We have assignments, but they are not arbitary - We can use step outputs to assign a dictionary mapping of strings to runtime expressions. These expressions can not involve arbitary expressions. They do support JSON-Pointer, but not JSONPath (so we don't get the JSONPath methods). The list of sources is quite decent:
```abnf
expression = ( "$url" / "$method" / "$statusCode" /
"$request." source / "$response." source /
"$inputs." name / "$outputs." name / "$steps." name /
"$workflows." name / "$sourceDescriptions." name)
parameter-name = name ; Reuses 'name' rule for parameter names
source = ( header-reference / query-reference / path-reference / body-reference )
header-reference = "header." token
query-reference = "query." name
path-reference = "path." name
body-reference = "body" ["#" json-pointer ]
json-pointer = *( "/" reference-token )
```
So we can pluck out specific elements via JSON Pointers from the request or response body. We can also get a specific output or input value. An output value can refer to itself as well.
But there is no direct way for an output to be set to an operation result.
## Final Thoughts
Still WIP, but the easy way out is to use criterion to set (and as a corollary) not set specific outputs.
The perfect solution would be an arbitarily large implementation of Rule 110 that is only bound by memory. Some imperfect solutions seem easily within reach:
1. A small 5 block Rule 110 implementation seems doable by just hardcoding each pair-wise operation.
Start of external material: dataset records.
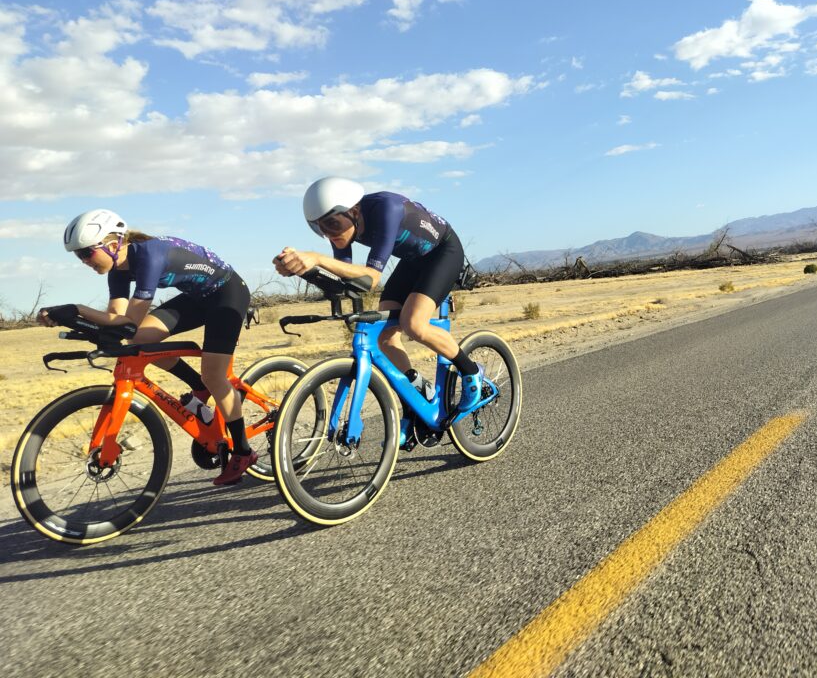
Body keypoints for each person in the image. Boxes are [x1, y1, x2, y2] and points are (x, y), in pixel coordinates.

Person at [38, 209, 256, 485]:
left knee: (215, 375)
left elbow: (129, 320)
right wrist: (75, 320)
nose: (83, 261)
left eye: (86, 253)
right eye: (78, 256)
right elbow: (118, 322)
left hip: (228, 294)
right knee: (140, 341)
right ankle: (198, 387)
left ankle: (243, 451)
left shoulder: (148, 256)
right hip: (197, 298)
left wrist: (78, 309)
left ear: (113, 243)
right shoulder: (117, 270)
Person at [273, 178, 483, 446]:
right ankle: (416, 403)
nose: (329, 233)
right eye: (320, 227)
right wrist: (304, 269)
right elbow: (347, 281)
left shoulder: (386, 208)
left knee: (413, 324)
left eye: (333, 223)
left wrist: (317, 257)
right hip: (412, 260)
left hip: (443, 252)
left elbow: (371, 278)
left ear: (355, 211)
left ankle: (471, 371)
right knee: (384, 338)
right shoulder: (344, 229)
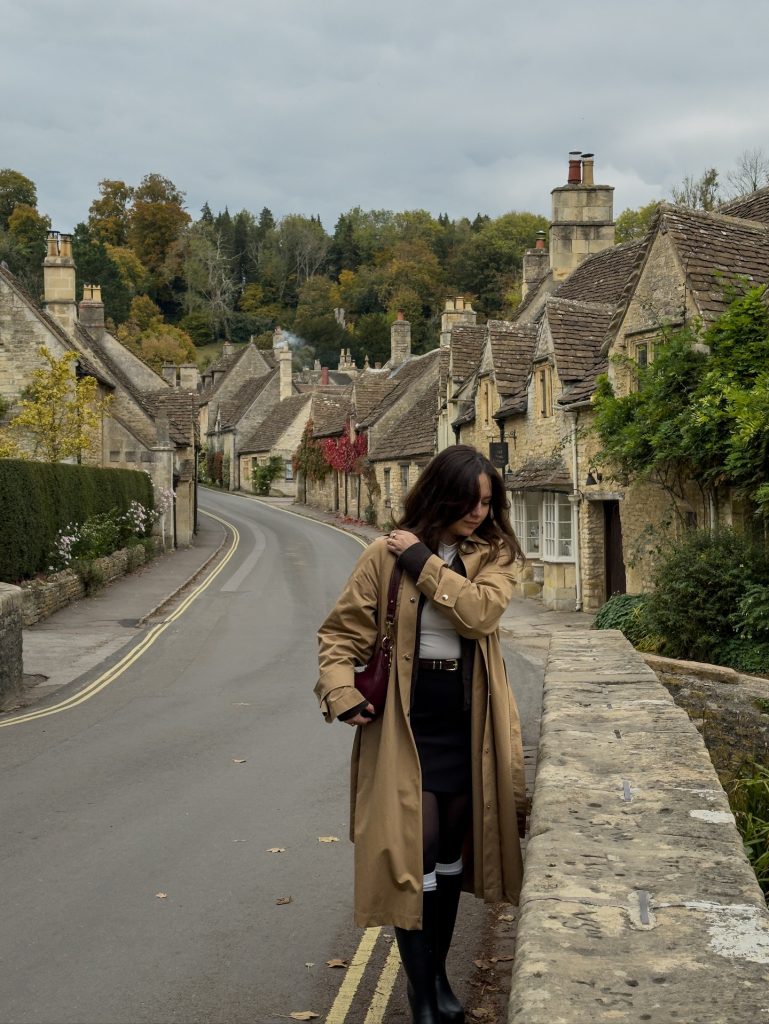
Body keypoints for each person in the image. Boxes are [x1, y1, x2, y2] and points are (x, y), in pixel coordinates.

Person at [315, 445, 527, 1024]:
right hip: (404, 726)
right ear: (441, 494)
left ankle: (436, 979)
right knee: (417, 854)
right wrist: (341, 692)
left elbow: (479, 614)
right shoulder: (382, 556)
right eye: (470, 501)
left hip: (469, 723)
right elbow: (339, 636)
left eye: (488, 502)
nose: (480, 513)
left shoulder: (494, 554)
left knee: (452, 857)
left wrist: (424, 564)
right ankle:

2. There's some possibilities of chaining up workflows as well, by defining a separate workflow for each "computation". So you get N workflows to build a N-block implementation.
3. If none of these work out, generating a really large workflow is still polynomial time, and considered okay. So given N, we can statically generate a really large Arazzo Workflow that unrolls everything on compile time. This is technically not cheating, but not in the spirit of what we want to achieve.
Given enough time, I would also like to try similar investigations in the CI/CD Space against:
1. GitHub Actions/Tekton/Jenkins Workflow Syntax
2. Ansible YAML Templating
3. Helm Templating
## Aside
I mentioned in my talk that "trying to use something for unintended purposes" is a great way of learning it. That's very much the case here - I've found half a dozen corrections or clarifications in the spec, as a lot of what I'm trying to do searches for unintended behaviour.